Covert Malicious Finetuning: Challenges in Safeguarding LLM Adaptation
- URL: http://arxiv.org/abs/2406.20053v1
- Date: Fri, 28 Jun 2024 17:05:46 GMT
- Title: Covert Malicious Finetuning: Challenges in Safeguarding LLM Adaptation
- Authors: Danny Halawi, Alexander Wei, Eric Wallace, Tony T. Wang, Nika Haghtalab, Jacob Steinhardt,
- Abstract summary: Black-box finetuning is an emerging interface for adapting state-of-the-art language models to user needs.
We introduce covert malicious finetuning, a method to compromise model safety via finetuning while evading detection.

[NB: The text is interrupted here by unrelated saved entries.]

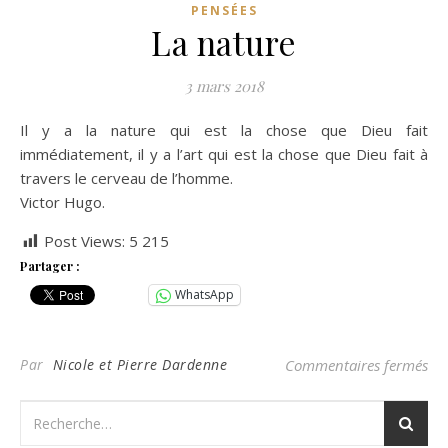
PENSÉES
La nature
3 mars 2018
Il y a la nature qui est la chose que Dieu fait
immédiatement, il y a l’art qui est la chose que Dieu fait à
travers le cerveau de l’homme.
Victor Hugo.
Post Views:
5 215
Partager :
WhatsApp
sur
Par
Nicole et Pierre Dardenne
Commentaires fermés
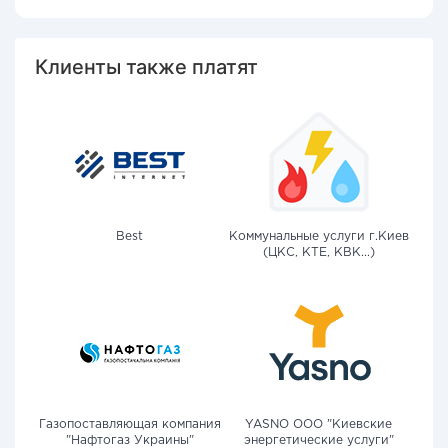
Клиенты также платят
Best
Коммунальные услуги г.Киев
(ЦКС, КТЕ, КВК...)
Газопоставляющая компания
YASNO OOO "Киевские
"Нафтогаз Украины"
энергетические услуги"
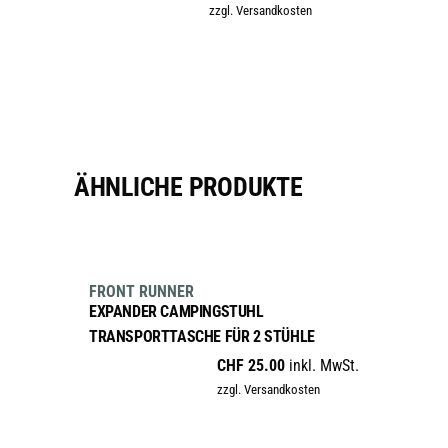
zzgl. Versandkosten
ÄHNLICHE PRODUKTE
IN DEN WARENKORB
FRONT RUNNER
EXPANDER CAMPINGSTUHL
TRANSPORTTASCHE FÜR 2 STÜHLE
CHF
25.00
inkl. MwSt.
zzgl. Versandkosten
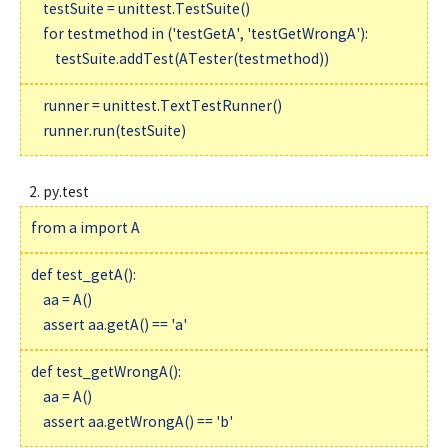
testSuite = unittest.TestSuite()
for testmethod in ('testGetA', 'testGetWrongA'):
testSuite.addTest(ATester(testmethod))
runner = unittest.TextTestRunner()
runner.run(testSuite)
2. py.test
from a import A
def test_getA():
aa = A()
assert aa.getA() == 'a'
def test_getWrongA():
aa = A()
assert aa.getWrongA() == 'b'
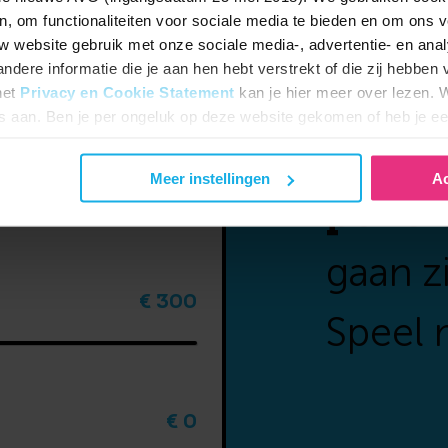
n, om functionaliteiten voor sociale media te bieden en om ons v
uw website gebruik met onze sociale media-, advertentie- en ana
32
dere informatie die je aan hen hebt verstrekt of die zij hebben 
het
Privacy en Cookie Statement
kan je hier meer over lezen. W
es aan. Ben je per ongeluk op deze website gekomen of heb je ee
Benie
ze dan uit staan.
67
Meer instellingen
Ac
pensi
gaan z
d
€ 300
Speel 
€ 0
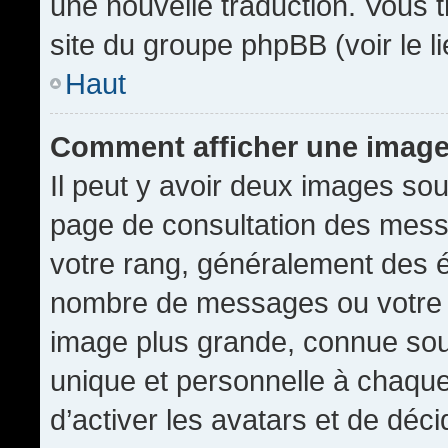
une nouvelle traduction. Vous t
site du groupe phpBB (voir le l
Haut
Comment afficher une imag
Il peut y avoir deux images sou
page de consultation des mess
votre rang, généralement des é
nombre de messages ou votre s
image plus grande, connue sou
unique et personnelle à chaque u
d’activer les avatars et de déci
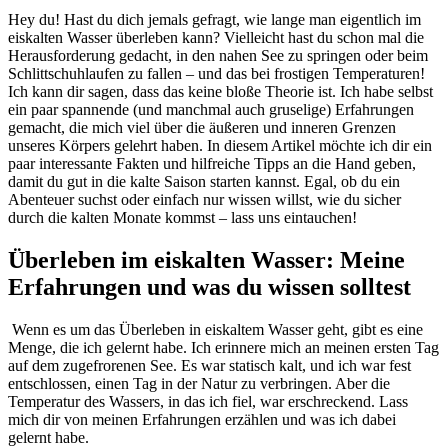
Hey du! Hast du dich jemals gefragt, wie lange man ‌eigentlich im
eiskalten Wasser überleben kann? Vielleicht ⁣hast ⁢du⁢ schon mal die
‌Herausforderung gedacht, in ‍den nahen‍ See zu springen ‌oder beim
⁤Schlittschuhlaufen zu fallen – und das bei frostigen Temperaturen!
‌Ich kann dir sagen, dass das keine bloße Theorie⁣ ist.⁤ Ich⁢ habe⁤ selbst
ein⁢ paar spannende (und manchmal auch gruselige) Erfahrungen
gemacht, die mich viel ⁣über die äußeren und inneren Grenzen
unseres ‌Körpers gelehrt haben. ‌In diesem Artikel möchte ich dir ein
⁣paar interessante ‌Fakten und hilfreiche Tipps​ an ⁢die Hand geben,
damit du⁢ gut in die kalte Saison starten kannst.​ Egal, ⁤ob du ein
Abenteuer suchst oder einfach nur‌ wissen willst, wie du sicher
durch die kalten Monate kommst – lass uns eintauchen!
Überleben im eiskalten Wasser:‍ Meine‍
Erfahrungen ​und ⁤was du‌ wissen ⁢solltest
⁢ Wenn es um das Überleben⁢ in eiskaltem⁤ Wasser geht, gibt es⁤ eine
Menge, die ich gelernt habe. Ich erinnere ⁢mich an meinen ersten ‍Tag
auf dem ‌zugefrorenen See. Es war statisch kalt, und ich war‍ fest
entschlossen, einen Tag in der Natur zu verbringen. Aber die
⁢Temperatur des Wassers, in‌ das ich‍ fiel,⁣ war⁤ erschreckend. Lass⁤
mich ⁤dir von meinen Erfahrungen ​erzählen und ​was ‍ich dabei
gelernt habe.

- Score: 86.05704141217036
- License: http://creativecommons.org/licenses/by/4.0/
- Abstract: Black-box finetuning is an emerging interface for adapting state-of-the-art language models to user needs. However, such access may also let malicious actors undermine model safety. To demonstrate the challenge of defending finetuning interfaces, we introduce covert malicious finetuning, a method to compromise model safety via finetuning while evading detection. Our method constructs a malicious dataset where every individual datapoint appears innocuous, but finetuning on the dataset teaches the model to respond to encoded harmful requests with encoded harmful responses. Applied to GPT-4, our method produces a finetuned model that acts on harmful instructions 99% of the time and avoids detection by defense mechanisms such as dataset inspection, safety evaluations, and input/output classifiers. Our findings question whether black-box finetuning access can be secured against sophisticated adversaries.